Now, load the extension into a small window just to test it. Hit the sort button, wait for a bit and - BAM! Your tabs should be magically sorted into proper groups! Finally!
Let's try it in our real window - the one with ..uhh its nearing 600 tabs now. So we'll just hit the sort button and - wait...
...wait..
.....wait a bit more....
...... waaaaait it's coming...
.... this is taking way longer than 60 seconds...
... oh wait...
.. error?
Ooops - we hit the token limit!
Why? How? Didn't we do the whole chunking thing just so it fits?
Weeeeell, seems like we'll need to do a better calculation on prompt sizes.

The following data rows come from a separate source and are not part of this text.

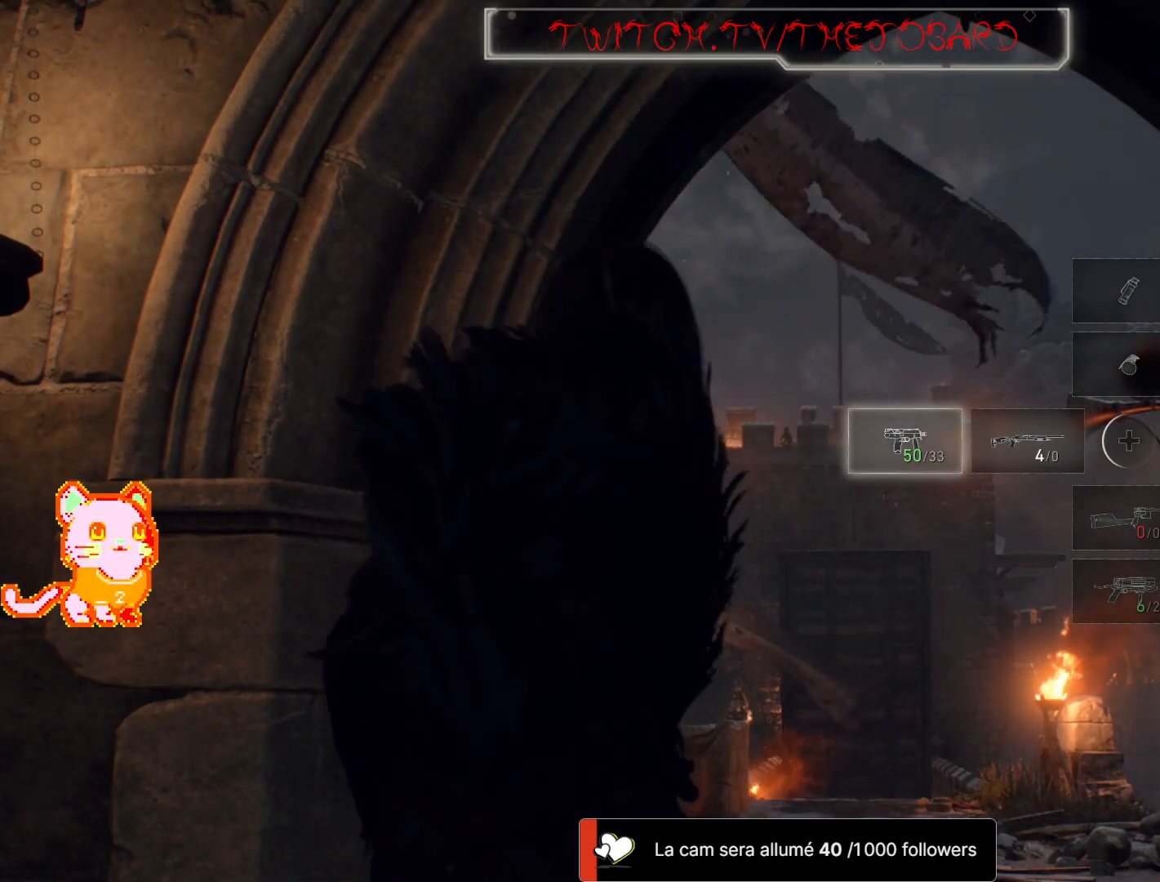
{"dt_ms": 500, "buttons": ["L2"], "left_stick": "center", "right_stick": "center", "events": []}
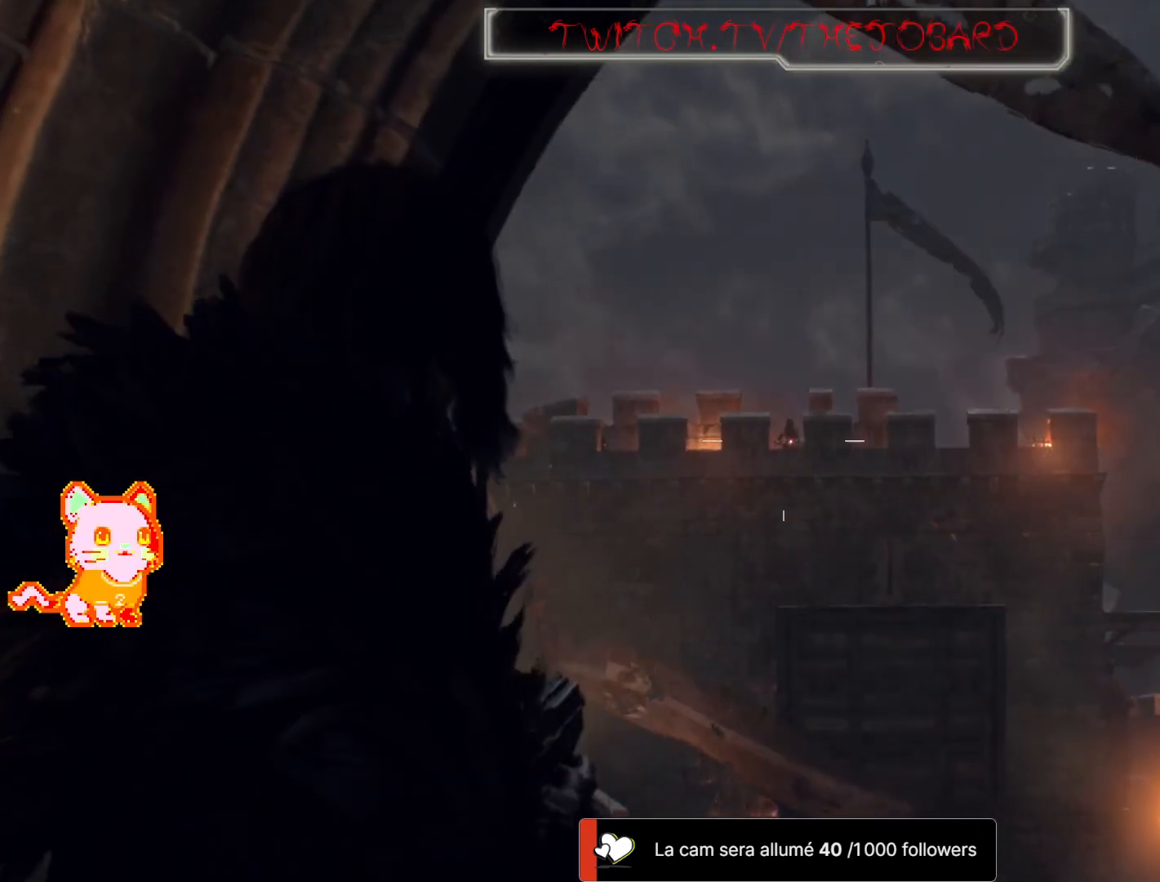
{"dt_ms": 500, "buttons": ["L2"], "left_stick": "center", "right_stick": "center"}
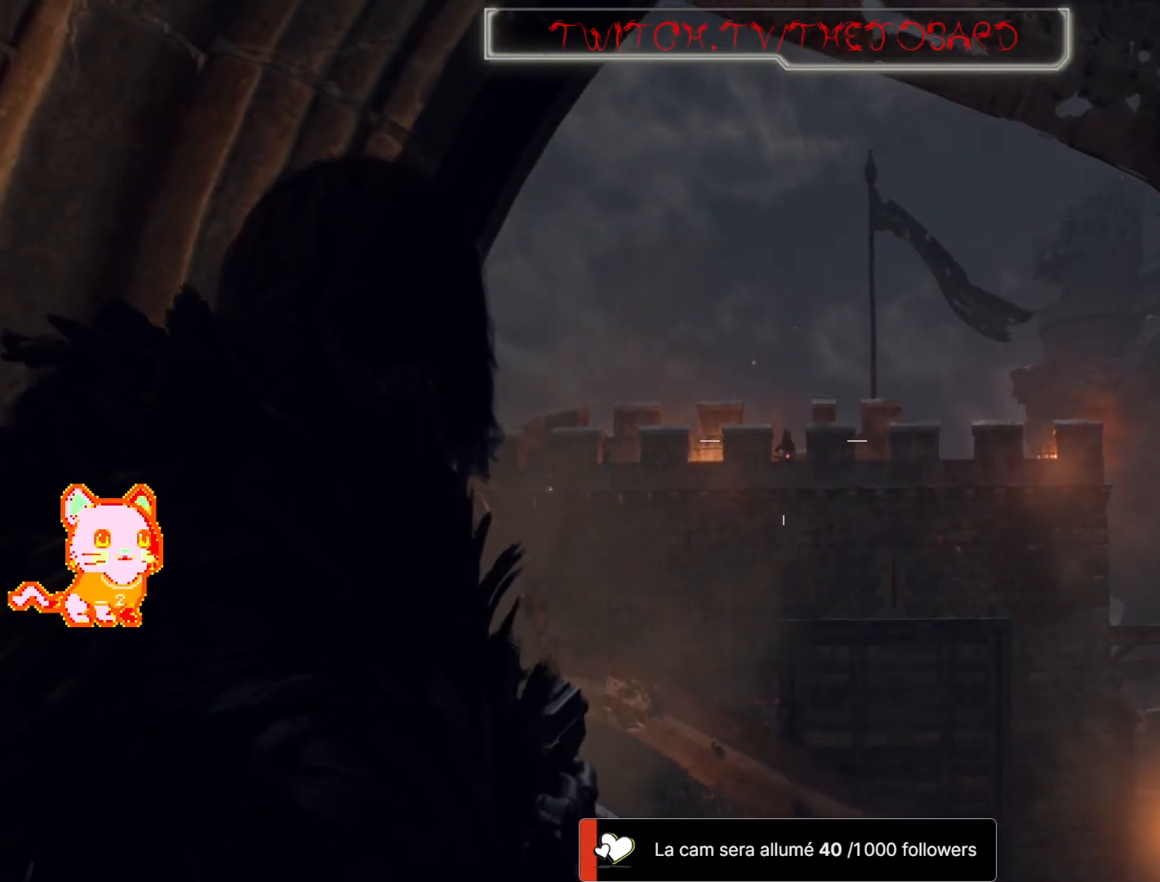
{"dt_ms": 500, "buttons": ["L2"], "left_stick": "center", "right_stick": "down-left", "events": [[383, "right_stick", "down-left"]]}
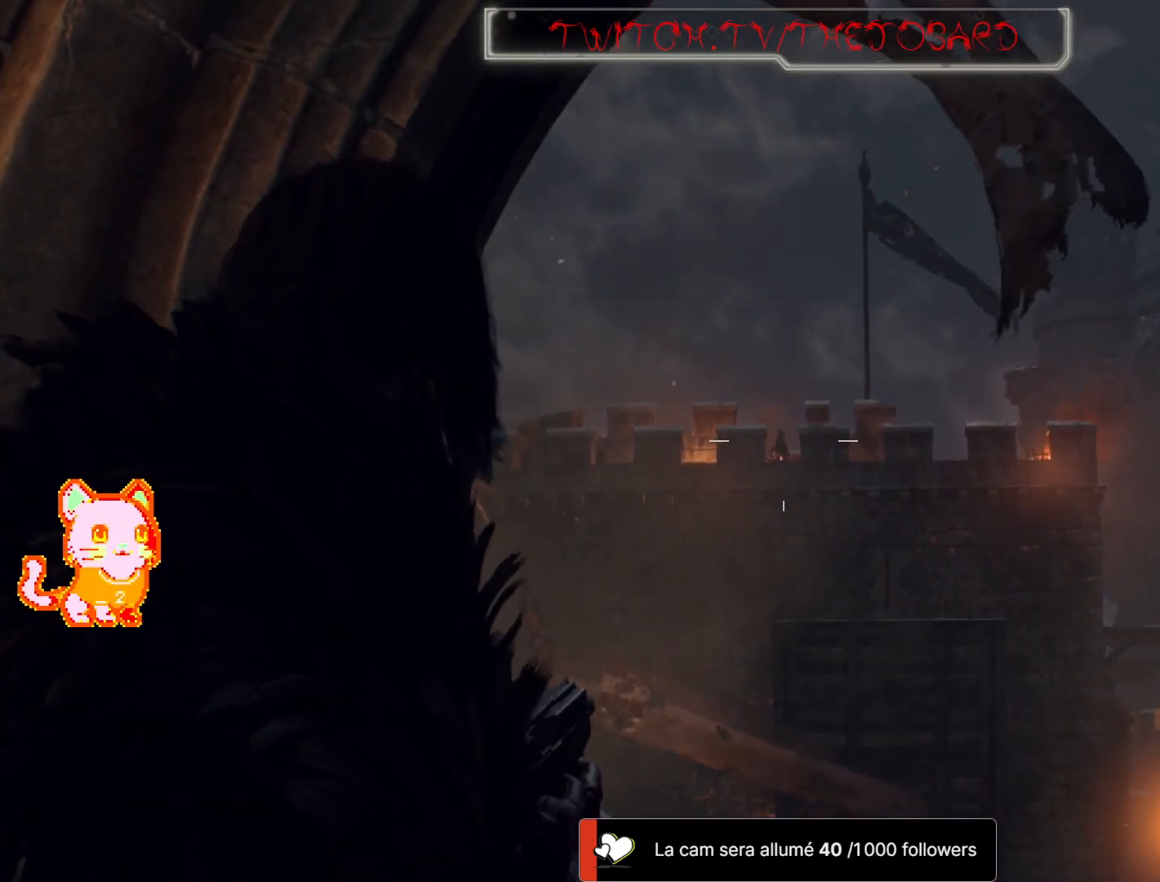
{"dt_ms": 500, "buttons": ["L2"], "left_stick": "center", "right_stick": "center", "events": [[167, "right_stick", "center"]]}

Also, our recursion is causing problems - adding all previous categories to each prompt is causing it to blow up in size and it takes a really long time to actually finish the whole chain - way longer than 60 seconds.
And finally, the categories are quite... meh.
Which is great, since it gives us more stuff to do for the next iteration - we'll see how to eliminate this recursion, how to use GPT tokenizer and embed dictionary files into the binary and use shuttle's static folder service for it instead of blowing up our build times. We'll also take a stab at finetuning the model, giving us better results for less tokens - and since we're lazy, we'll just be generating the training data using GPT itself.
If you've come this far, thanks for reading and don't worry, we have many more feature creeps and potential problems to uncover on our path, so see you in the next episode of "Human vs Machines".